§ **Dataset extract**

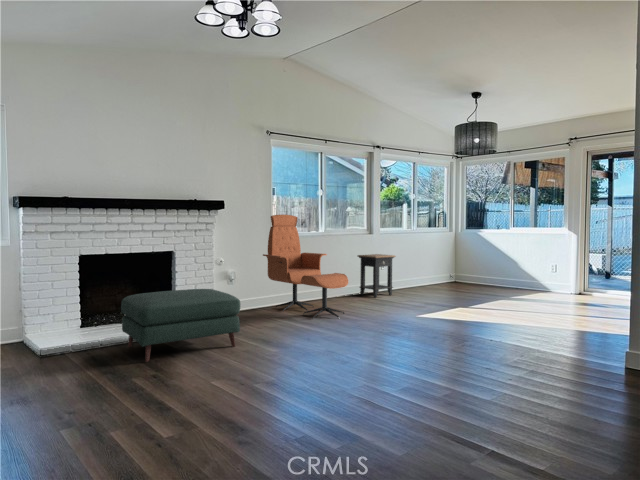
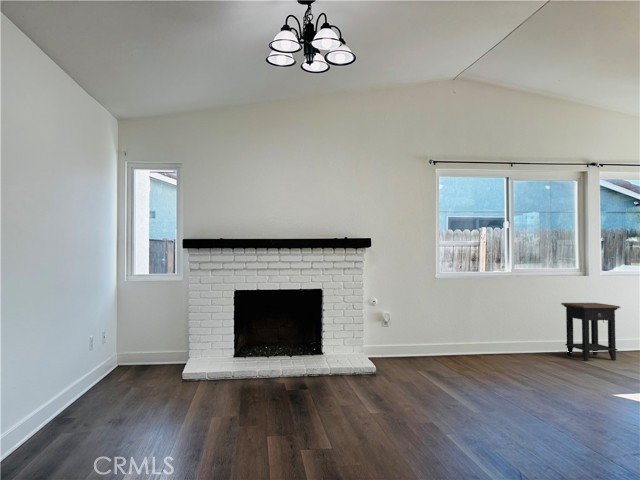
lounge chair: present [263,215,348,319] -> none [422,252,518,385]
ottoman: present [121,289,240,362] -> none [237,331,347,402]

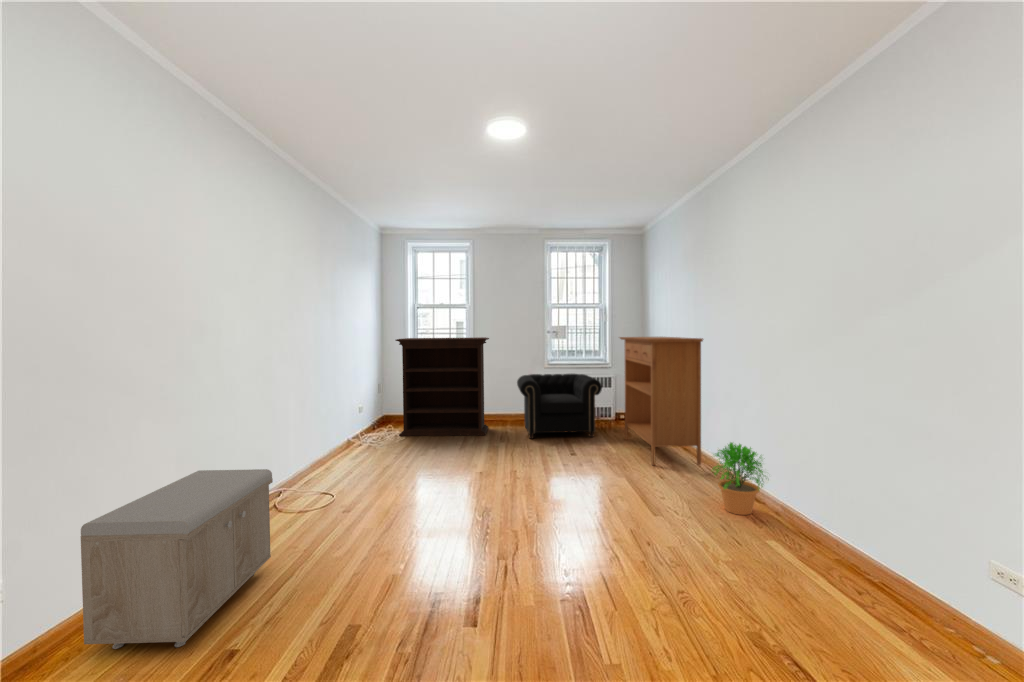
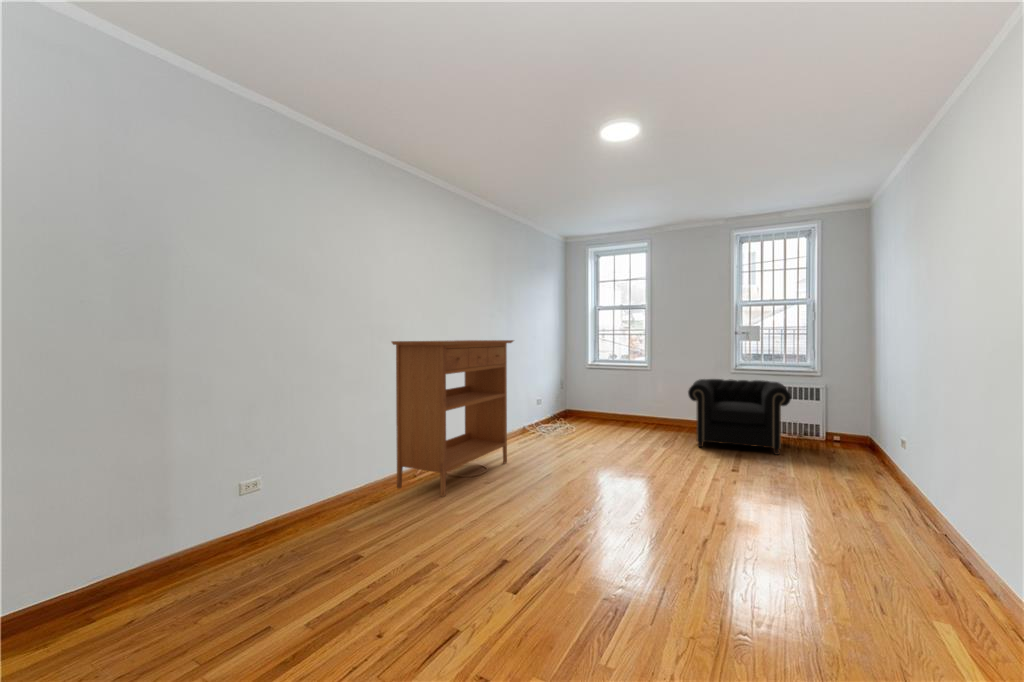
bookshelf: present [396,337,489,436] -> none [568,338,664,438]
console table: present [620,337,703,465] -> present [392,340,513,497]
potted plant: present [713,442,763,515] -> none [879,474,980,578]
storage bench: present [81,469,273,649] -> none [275,428,405,545]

§ **Exercise objective**
Restate each entry word for word; pictures stay out of the copy.

§ **Written solution**
lounge chair: present [263,215,348,319] -> none [422,252,518,385]
ottoman: present [121,289,240,362] -> none [237,331,347,402]

bookshelf: present [396,337,489,436] -> none [568,338,664,438]
console table: present [620,337,703,465] -> present [392,340,513,497]
potted plant: present [713,442,763,515] -> none [879,474,980,578]
storage bench: present [81,469,273,649] -> none [275,428,405,545]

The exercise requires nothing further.